A year ago that day I was busy working on an island I knew I was destine to leave shortly for a company who I knew I was going no where with, only to be missing out on the last Thanksgiving meal with the man whom helped shape the very woman I am today... my Papaw. 

I haven't been able to express in English, or any other language really, how much the loss of my Papaw has greatly effected me until today, and I cannot guarantee it will make much sense today, but I shall try. 

A year ago my Papaw was ready to go home, only if his love went before him.  He didn't want to leave her, from they day they met, until the day God called him home, the only thing that kept him fighting was the love of his life, my Grammie.  And a year ago today, I was too busy to make a point to be with him.  This man, whom I miss every day, whom I wish I could have one more day with, the man whom I had wrapped around my infant finger sat with his two sons and ate at a Mexican restaurant for Thanksgiving because it he liked it and, well, why not?!  But I wasn't there. 

You can spend a lifetime regretting not calling, not being there, or not saying things.... and I am experiencing that today.  But I also know that he is laughing at me every time I ask myself why I didn't call that time I wanted to say hi to him... you know why? Because he knew I loved him more than anything, and I knew he loved me... so to him, (I hope) it was okay.  But to me, this lesson that came with seeing his face on the morning I was looking forward to seeing family was the lesson of making sure I do not regret saying the things I want to and spending my time more wisely. 

My Papaw is one of my Heros.  He was a man that taught me more than these hands can type, loved like no one I know (other than his son, and I'm pretty sure he got that from his momma and daddy)... my Papaw went home in February.  A few short months after the first Christmas I had off in years and spent with him (which I will cherish until I see him again), but years after I had not called when I felt like saying hi because I was ' too busy' or ' too scared I'd cry because I couldn't go visit like he would ask me to'....
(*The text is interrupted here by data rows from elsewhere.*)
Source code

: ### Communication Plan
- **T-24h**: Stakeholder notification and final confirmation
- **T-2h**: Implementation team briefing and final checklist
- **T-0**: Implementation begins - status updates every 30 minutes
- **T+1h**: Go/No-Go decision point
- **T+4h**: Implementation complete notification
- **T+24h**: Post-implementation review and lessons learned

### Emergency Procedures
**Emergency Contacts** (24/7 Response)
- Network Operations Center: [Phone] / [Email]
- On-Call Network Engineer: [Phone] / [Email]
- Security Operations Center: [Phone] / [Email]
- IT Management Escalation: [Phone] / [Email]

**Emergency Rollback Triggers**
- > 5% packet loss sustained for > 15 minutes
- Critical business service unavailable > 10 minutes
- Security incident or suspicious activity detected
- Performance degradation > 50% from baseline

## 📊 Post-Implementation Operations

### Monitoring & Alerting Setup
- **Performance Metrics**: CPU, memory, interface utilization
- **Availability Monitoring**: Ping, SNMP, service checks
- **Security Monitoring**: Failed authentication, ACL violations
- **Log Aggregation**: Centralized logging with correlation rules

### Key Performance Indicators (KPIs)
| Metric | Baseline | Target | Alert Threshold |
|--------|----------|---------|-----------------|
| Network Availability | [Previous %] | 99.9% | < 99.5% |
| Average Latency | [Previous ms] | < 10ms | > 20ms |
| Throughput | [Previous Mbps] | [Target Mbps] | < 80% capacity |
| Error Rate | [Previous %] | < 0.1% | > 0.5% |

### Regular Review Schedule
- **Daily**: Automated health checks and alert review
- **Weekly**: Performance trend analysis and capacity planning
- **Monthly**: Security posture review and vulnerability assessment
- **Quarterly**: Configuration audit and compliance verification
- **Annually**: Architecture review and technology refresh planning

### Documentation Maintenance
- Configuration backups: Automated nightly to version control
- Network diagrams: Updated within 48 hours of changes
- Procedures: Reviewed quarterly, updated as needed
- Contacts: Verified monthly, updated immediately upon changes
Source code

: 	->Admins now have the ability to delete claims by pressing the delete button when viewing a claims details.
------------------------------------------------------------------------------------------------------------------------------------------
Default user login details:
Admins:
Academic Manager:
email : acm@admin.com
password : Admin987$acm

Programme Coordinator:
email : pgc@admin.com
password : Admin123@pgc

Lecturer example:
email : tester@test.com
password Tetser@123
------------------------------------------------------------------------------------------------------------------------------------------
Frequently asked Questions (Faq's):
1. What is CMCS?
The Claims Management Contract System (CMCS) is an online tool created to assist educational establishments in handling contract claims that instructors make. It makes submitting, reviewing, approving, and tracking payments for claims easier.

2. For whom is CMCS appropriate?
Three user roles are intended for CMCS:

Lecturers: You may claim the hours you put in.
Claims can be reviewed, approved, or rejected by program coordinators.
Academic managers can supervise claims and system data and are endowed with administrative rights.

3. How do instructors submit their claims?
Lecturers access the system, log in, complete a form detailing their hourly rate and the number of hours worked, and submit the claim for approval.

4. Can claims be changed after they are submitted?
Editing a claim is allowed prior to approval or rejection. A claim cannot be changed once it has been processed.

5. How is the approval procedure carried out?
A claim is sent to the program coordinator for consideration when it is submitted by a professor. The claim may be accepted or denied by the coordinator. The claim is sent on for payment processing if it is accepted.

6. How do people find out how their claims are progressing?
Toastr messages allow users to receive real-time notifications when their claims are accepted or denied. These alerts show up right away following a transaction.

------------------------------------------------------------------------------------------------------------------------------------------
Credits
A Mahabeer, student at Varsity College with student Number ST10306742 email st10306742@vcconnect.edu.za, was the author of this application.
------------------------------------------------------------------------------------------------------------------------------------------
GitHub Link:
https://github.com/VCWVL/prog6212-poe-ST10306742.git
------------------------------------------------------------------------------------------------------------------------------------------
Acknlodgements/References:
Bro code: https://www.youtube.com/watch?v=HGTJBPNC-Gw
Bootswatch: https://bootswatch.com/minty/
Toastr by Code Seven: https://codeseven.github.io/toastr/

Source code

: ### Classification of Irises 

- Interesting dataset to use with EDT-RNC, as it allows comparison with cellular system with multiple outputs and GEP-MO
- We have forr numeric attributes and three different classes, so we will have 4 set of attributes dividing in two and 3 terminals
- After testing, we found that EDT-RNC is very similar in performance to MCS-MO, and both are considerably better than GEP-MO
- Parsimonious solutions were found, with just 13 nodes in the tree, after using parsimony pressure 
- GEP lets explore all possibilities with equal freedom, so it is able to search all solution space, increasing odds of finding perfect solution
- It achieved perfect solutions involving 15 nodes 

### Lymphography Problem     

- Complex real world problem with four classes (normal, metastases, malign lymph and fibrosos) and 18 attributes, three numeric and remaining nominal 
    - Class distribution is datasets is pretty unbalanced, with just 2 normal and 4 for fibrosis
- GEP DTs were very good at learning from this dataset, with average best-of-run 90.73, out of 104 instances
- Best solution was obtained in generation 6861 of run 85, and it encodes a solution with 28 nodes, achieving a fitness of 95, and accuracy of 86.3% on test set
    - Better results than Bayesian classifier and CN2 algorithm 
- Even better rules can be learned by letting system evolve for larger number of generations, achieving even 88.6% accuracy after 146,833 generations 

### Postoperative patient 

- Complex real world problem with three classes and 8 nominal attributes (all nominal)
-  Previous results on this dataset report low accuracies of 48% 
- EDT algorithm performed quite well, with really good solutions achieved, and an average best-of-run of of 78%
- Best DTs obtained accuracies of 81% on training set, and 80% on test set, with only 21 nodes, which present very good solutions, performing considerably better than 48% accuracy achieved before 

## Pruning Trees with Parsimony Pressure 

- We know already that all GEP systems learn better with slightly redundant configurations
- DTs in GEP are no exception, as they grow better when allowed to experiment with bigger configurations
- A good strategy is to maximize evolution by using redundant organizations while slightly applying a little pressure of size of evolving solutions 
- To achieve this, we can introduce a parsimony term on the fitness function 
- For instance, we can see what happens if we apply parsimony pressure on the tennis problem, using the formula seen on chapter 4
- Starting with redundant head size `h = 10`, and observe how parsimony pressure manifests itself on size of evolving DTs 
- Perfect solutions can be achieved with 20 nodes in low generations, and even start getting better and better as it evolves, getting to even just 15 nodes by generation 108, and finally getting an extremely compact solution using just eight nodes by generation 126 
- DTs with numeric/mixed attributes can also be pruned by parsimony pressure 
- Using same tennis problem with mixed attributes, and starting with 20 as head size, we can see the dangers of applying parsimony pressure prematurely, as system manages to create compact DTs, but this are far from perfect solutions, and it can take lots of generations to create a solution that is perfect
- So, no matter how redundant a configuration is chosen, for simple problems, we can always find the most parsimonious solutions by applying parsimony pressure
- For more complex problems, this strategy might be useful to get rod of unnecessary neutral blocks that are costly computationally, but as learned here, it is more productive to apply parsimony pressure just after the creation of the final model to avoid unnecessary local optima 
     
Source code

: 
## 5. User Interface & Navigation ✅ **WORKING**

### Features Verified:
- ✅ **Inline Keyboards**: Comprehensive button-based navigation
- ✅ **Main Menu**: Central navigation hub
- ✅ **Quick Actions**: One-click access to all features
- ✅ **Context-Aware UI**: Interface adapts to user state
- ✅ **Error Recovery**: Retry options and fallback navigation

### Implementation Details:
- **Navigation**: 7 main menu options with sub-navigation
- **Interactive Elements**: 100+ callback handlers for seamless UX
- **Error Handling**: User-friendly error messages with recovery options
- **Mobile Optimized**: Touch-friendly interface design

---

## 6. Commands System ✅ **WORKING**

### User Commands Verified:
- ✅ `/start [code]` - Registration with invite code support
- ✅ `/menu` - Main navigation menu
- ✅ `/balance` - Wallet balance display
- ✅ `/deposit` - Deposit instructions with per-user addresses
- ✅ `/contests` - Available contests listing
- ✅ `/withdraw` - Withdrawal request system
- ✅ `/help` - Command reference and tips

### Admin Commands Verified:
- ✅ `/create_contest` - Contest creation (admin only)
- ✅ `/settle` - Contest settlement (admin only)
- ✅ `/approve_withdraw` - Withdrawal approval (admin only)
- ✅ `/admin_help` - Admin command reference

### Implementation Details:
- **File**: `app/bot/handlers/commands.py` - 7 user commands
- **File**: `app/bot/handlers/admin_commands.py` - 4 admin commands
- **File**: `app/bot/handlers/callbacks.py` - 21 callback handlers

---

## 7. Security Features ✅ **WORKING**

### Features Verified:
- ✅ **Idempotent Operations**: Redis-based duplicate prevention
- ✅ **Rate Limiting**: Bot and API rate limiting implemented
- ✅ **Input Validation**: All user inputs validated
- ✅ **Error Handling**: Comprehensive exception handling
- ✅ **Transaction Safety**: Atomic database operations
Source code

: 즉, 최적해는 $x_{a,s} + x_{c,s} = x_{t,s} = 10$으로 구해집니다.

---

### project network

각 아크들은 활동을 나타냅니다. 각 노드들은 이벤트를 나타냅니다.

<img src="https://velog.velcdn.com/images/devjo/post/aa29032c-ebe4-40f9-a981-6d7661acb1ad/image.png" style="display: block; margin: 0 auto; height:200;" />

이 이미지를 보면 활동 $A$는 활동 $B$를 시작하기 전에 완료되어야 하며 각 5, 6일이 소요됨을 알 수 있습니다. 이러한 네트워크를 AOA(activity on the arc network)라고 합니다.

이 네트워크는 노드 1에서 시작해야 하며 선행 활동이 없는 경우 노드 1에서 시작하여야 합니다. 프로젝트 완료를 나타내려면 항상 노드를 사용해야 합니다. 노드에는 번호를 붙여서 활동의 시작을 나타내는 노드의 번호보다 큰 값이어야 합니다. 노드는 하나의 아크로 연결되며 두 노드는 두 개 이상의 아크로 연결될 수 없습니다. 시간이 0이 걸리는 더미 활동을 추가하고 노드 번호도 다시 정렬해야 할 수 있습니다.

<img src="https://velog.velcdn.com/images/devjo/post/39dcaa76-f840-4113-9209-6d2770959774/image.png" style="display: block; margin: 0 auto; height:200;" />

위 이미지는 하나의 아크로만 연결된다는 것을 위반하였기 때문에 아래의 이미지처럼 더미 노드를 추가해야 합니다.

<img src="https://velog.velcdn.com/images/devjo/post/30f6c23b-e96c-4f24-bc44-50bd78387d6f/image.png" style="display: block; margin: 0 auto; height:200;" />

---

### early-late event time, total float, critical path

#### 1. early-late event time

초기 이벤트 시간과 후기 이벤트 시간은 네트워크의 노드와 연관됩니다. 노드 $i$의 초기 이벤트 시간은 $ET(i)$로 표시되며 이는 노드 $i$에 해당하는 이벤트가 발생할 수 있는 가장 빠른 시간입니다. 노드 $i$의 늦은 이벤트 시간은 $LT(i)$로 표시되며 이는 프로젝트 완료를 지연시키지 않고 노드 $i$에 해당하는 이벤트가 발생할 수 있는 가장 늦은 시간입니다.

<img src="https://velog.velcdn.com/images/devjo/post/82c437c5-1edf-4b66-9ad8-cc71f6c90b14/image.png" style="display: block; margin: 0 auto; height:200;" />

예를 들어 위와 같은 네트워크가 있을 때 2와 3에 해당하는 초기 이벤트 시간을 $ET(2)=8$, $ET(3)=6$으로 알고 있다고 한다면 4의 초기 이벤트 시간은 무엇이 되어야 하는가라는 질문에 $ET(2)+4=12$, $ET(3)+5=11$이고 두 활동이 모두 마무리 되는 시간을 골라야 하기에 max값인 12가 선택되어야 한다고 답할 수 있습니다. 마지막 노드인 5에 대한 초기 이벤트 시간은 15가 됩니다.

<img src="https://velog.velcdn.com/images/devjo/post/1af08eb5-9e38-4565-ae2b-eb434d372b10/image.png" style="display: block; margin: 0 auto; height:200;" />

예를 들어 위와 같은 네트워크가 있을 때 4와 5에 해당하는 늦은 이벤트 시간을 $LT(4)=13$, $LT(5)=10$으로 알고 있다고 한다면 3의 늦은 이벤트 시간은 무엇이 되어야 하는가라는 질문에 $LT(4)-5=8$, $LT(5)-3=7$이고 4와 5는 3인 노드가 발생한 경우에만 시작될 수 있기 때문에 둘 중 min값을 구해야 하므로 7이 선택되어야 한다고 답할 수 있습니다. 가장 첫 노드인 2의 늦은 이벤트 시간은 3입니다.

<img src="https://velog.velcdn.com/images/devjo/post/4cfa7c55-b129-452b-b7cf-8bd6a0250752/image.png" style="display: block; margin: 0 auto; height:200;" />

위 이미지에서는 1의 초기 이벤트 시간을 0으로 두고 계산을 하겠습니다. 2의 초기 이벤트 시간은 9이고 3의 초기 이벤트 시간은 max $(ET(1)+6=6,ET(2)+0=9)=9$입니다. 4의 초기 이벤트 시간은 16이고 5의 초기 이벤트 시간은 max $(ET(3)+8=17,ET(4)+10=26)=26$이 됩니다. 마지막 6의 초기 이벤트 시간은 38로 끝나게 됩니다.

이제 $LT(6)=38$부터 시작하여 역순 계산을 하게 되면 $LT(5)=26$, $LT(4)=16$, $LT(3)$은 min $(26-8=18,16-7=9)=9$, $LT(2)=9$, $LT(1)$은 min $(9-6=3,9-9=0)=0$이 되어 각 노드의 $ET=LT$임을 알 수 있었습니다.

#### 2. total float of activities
All of that to say, I pray to my sweet Savior that I am reminded every day like I was reminded on this year to never, ever believe that I will have time later to spend time sitting next to someone I love and just enjoying their company.  Papaw wasn't the best entertainer, honestly, sometimes he bored me with his theory and his subject preference, but what I wouldn't give to be bored by his talking one more time.   I pray that from this year forward I am never too busy to be bored by the voice of those I love and embrace every moment I have while they are here with us.  Sadly, heaven doesn't have visiting hours, so I can't ever have those moments with my beloved Papaw until I am Home with him, but I know as I write this he is laughing at the idea that I miss him because he has way too many stories to tell on me.  

Each day is a blessing, each memory we have with those we love is something to be thankful for whether it be Thanksgiving or not. After all, we never know what a year will hold-- or won't.